Russia, which is the main arms supplier to the Al-Assad regime, was quick to condemn the US decision to arm the rebel army, claiming that it risks escalating violence in the region. According to Reuters, Russia sold nearly $1bn worth of arms, including missile systems, to the Al-Assad regime in 2011.
On Saturday, the US Central Intelligence Agency (CIA) said it is currently preparing to deliver arms to the Free Syrian Army through Turkey and Jordan.
Hezbollah fighters have joined Al-Assad’s forces on the battlefield since May. The Lebanese group’s involvement is considered a game-changer by some after it helped Al-Assad’s troops recapture the strategic town of Qusayer in central Homs province on 5 June.

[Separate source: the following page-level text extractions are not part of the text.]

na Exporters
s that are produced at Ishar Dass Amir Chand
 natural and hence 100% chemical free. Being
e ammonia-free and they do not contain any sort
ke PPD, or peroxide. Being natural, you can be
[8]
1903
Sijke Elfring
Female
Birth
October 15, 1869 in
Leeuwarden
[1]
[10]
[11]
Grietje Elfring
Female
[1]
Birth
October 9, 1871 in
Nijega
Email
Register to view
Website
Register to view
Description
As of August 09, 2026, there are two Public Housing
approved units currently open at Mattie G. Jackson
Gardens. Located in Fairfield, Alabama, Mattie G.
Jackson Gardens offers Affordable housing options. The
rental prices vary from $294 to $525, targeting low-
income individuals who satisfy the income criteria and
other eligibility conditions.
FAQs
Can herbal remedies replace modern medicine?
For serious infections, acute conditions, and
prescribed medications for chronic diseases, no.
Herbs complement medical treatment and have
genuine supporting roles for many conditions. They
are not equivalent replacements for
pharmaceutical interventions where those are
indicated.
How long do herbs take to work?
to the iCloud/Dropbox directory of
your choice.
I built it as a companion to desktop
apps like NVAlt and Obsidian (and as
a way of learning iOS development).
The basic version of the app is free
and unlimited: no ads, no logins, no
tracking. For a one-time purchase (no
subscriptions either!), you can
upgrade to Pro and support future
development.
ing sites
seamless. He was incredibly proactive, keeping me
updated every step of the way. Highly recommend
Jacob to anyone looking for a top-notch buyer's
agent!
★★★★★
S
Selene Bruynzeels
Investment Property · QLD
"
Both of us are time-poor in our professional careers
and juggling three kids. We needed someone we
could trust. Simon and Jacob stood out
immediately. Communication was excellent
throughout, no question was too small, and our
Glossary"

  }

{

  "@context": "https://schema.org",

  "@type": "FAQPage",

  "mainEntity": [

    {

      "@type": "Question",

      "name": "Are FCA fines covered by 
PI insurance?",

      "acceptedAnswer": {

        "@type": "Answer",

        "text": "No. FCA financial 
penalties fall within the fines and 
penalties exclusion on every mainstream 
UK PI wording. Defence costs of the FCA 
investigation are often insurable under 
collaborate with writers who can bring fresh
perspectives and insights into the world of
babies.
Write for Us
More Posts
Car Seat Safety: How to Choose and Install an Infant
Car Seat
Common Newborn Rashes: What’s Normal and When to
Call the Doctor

Since then, pro-government forces have attempted to overrun other areas in the Homs province and the northern city of Aleppo. It is reported that Iraqi Shi’a have traveled to Syria to join the ranks alongside Hezbollah.
In May, Al-Assad claimed that militants from 29 different countries are fighting against his government in different parts of the country.
Saudi Arabia, Qatar and other neighbouring countries began supplying the Syrian rebels with arms since last year.
The Syrian uprising, which erupted in March 2011, has so far claimed the lives of an estimated 93,000 people.